*DIRECTIONS:* Reproduce exactly the final portion of the data: every line from the one containing "shows no significant" through the last line, inclusive.

*EXERCISE DATA:*
━━━━━━━━

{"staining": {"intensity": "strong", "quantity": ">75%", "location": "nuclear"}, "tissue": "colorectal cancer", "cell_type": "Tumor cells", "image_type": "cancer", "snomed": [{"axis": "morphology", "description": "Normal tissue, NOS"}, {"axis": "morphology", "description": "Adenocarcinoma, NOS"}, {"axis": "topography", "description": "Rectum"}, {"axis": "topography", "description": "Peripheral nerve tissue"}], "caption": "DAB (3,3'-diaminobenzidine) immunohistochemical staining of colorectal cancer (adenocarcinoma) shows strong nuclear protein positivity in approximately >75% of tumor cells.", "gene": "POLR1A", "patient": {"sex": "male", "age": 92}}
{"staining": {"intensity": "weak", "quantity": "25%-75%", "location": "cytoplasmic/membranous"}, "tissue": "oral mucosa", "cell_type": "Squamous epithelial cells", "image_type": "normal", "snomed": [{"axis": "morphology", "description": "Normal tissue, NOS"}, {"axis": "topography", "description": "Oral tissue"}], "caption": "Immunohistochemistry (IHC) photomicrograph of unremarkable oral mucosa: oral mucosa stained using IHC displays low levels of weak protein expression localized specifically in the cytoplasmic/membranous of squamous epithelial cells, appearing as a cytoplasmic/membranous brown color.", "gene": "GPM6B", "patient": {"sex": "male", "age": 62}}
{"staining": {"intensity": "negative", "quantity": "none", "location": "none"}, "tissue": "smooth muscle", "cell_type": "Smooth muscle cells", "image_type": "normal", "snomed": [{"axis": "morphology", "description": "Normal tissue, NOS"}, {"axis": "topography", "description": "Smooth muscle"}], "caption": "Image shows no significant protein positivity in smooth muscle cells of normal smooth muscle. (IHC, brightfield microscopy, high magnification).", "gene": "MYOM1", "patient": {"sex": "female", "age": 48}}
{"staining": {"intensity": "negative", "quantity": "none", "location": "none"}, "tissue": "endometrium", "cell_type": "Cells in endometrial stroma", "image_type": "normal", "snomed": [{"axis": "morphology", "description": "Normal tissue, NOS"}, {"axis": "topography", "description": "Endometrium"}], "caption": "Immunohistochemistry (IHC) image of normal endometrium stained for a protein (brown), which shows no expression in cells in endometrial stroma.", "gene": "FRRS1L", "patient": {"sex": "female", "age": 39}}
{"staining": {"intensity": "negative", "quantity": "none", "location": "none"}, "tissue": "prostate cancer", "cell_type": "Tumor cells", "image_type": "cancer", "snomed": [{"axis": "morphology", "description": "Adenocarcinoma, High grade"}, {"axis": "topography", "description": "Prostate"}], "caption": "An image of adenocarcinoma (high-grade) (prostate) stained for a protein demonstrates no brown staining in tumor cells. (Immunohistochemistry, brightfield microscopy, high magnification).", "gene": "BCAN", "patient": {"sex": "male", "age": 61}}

━━━━━━━━

*RESPONSE BELOW:*
{"staining": {"intensity": "negative", "quantity": "none", "location": "none"}, "tissue": "smooth muscle", "cell_type": "Smooth muscle cells", "image_type": "normal", "snomed": [{"axis": "morphology", "description": "Normal tissue, NOS"}, {"axis": "topography", "description": "Smooth muscle"}], "caption": "Image shows no significant protein positivity in smooth muscle cells of normal smooth muscle. (IHC, brightfield microscopy, high magnification).", "gene": "MYOM1", "patient": {"sex": "female", "age": 48}}
{"staining": {"intensity": "negative", "quantity": "none", "location": "none"}, "tissue": "endometrium", "cell_type": "Cells in endometrial stroma", "image_type": "normal", "snomed": [{"axis": "morphology", "description": "Normal tissue, NOS"}, {"axis": "topography", "description": "Endometrium"}], "caption": "Immunohistochemistry (IHC) image of normal endometrium stained for a protein (brown), which shows no expression in cells in endometrial stroma.", "gene": "FRRS1L", "patient": {"sex": "female", "age": 39}}
{"staining": {"intensity": "negative", "quantity": "none", "location": "none"}, "tissue": "prostate cancer", "cell_type": "Tumor cells", "image_type": "cancer", "snomed": [{"axis": "morphology", "description": "Adenocarcinoma, High grade"}, {"axis": "topography", "description": "Prostate"}], "caption": "An image of adenocarcinoma (high-grade) (prostate) stained for a protein demonstrates no brown staining in tumor cells. (Immunohistochemistry, brightfield microscopy, high magnification).", "gene": "BCAN", "patient": {"sex": "male", "age": 61}}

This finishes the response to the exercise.